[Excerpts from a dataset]
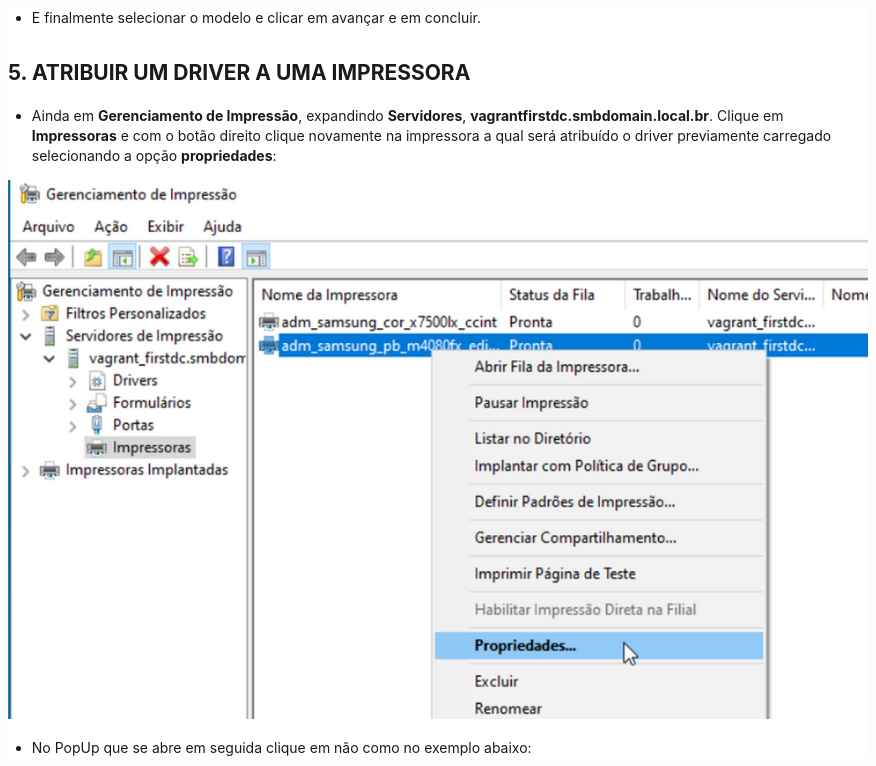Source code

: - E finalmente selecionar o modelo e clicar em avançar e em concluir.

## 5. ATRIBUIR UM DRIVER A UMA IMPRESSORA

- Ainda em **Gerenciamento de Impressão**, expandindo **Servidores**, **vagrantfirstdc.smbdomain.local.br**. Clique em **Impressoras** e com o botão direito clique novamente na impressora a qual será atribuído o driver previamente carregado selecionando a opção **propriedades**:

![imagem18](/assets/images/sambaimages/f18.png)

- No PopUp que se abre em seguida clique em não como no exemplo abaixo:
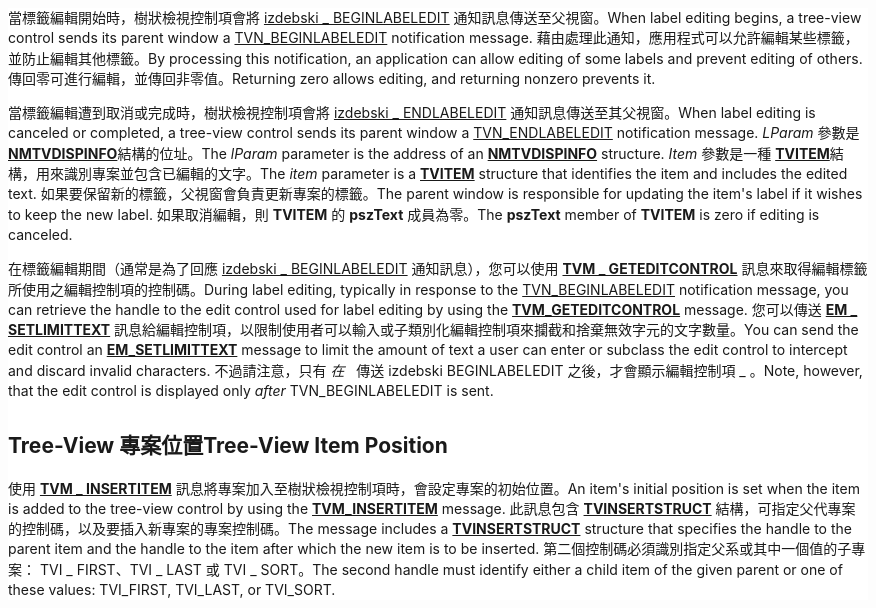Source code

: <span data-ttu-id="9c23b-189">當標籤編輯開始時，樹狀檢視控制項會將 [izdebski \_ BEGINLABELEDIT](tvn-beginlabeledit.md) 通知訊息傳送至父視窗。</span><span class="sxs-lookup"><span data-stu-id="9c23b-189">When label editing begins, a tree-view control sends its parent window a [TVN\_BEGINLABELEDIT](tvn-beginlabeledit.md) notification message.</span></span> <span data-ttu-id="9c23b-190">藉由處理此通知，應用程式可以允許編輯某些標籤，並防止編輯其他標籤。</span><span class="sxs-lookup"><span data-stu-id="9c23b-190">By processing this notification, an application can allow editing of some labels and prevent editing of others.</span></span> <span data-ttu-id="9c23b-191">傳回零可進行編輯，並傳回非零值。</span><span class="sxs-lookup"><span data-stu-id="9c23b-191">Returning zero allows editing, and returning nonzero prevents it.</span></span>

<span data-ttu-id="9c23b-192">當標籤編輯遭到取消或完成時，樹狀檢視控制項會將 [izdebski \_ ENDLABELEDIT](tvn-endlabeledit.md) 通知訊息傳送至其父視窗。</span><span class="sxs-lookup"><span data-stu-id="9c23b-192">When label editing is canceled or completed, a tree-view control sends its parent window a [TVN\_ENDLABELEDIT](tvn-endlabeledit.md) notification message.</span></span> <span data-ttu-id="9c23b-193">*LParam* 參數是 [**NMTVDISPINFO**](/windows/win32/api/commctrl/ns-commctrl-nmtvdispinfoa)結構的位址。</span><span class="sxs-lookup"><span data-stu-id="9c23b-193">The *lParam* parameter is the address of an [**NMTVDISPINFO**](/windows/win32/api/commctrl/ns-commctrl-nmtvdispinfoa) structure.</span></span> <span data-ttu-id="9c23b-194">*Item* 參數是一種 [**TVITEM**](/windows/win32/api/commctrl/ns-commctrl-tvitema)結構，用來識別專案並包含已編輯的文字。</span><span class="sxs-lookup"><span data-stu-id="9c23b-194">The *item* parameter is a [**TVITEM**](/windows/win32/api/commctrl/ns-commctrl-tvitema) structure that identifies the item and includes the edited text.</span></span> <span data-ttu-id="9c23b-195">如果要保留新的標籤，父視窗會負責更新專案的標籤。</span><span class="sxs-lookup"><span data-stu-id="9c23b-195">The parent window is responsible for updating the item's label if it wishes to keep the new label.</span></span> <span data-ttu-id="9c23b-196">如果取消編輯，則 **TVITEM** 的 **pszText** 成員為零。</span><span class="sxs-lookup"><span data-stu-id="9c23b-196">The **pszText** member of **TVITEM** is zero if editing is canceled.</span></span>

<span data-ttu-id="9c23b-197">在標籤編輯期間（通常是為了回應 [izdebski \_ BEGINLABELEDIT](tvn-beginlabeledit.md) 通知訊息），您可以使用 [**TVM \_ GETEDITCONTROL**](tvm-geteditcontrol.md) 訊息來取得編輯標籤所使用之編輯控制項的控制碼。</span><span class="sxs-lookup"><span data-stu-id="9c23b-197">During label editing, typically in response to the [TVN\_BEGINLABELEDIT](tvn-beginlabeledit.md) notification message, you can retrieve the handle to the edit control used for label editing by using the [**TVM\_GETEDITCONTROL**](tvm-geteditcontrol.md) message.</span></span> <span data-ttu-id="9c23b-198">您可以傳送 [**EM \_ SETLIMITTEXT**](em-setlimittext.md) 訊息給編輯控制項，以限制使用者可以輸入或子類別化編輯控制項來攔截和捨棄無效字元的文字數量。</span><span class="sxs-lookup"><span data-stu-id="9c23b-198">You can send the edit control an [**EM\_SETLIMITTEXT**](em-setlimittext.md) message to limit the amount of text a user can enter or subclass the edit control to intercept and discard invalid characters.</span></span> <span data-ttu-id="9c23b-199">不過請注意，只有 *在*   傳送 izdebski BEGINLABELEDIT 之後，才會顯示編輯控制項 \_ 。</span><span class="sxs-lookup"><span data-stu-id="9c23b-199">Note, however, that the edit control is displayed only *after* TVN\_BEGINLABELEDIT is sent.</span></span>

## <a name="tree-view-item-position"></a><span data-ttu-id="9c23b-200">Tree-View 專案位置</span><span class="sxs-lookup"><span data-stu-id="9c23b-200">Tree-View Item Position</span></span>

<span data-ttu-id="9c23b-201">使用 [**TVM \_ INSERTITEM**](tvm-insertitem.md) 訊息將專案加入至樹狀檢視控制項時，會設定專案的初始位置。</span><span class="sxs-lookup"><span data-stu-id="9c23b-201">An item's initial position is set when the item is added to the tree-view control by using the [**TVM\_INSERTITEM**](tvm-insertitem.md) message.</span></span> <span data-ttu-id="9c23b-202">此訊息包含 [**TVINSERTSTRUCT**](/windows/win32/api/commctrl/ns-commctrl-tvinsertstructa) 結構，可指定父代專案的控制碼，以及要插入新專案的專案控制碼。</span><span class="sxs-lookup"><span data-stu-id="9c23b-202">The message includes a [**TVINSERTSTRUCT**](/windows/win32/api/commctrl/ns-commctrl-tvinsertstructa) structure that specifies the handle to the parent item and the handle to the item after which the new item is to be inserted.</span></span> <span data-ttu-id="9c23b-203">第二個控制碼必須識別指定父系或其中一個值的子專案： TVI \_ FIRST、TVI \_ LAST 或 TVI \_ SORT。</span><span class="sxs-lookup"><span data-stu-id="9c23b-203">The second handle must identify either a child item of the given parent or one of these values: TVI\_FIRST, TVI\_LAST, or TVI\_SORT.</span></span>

_Required work_
Search the entries above for the string "position". Copy each line in which it appears.

_Response to the exercise_
## <a name="tree-view-item-position"></a><span data-ttu-id="9c23b-200">Tree-View 專案位置</span><span class="sxs-lookup"><span data-stu-id="9c23b-200">Tree-View Item Position</span></span>
<span data-ttu-id="9c23b-201">使用 [**TVM \_ INSERTITEM**](tvm-insertitem.md) 訊息將專案加入至樹狀檢視控制項時，會設定專案的初始位置。</span><span class="sxs-lookup"><span data-stu-id="9c23b-201">An item's initial position is set when the item is added to the tree-view control by using the [**TVM\_INSERTITEM**](tvm-insertitem.md) message.</span></span> <span data-ttu-id="9c23b-202">此訊息包含 [**TVINSERTSTRUCT**](/windows/win32/api/commctrl/ns-commctrl-tvinsertstructa) 結構，可指定父代專案的控制碼，以及要插入新專案的專案控制碼。</span><span class="sxs-lookup"><span data-stu-id="9c23b-202">The message includes a [**TVINSERTSTRUCT**](/windows/win32/api/commctrl/ns-commctrl-tvinsertstructa) structure that specifies the handle to the parent item and the handle to the item after which the new item is to be inserted.</span></span> <span data-ttu-id="9c23b-203">第二個控制碼必須識別指定父系或其中一個值的子專案： TVI \_ FIRST、TVI \_ LAST 或 TVI \_ SORT。</span><span class="sxs-lookup"><span data-stu-id="9c23b-203">The second handle must identify either a child item of the given parent or one of these values: TVI\_FIRST, TVI\_LAST, or TVI\_SORT.</span></span>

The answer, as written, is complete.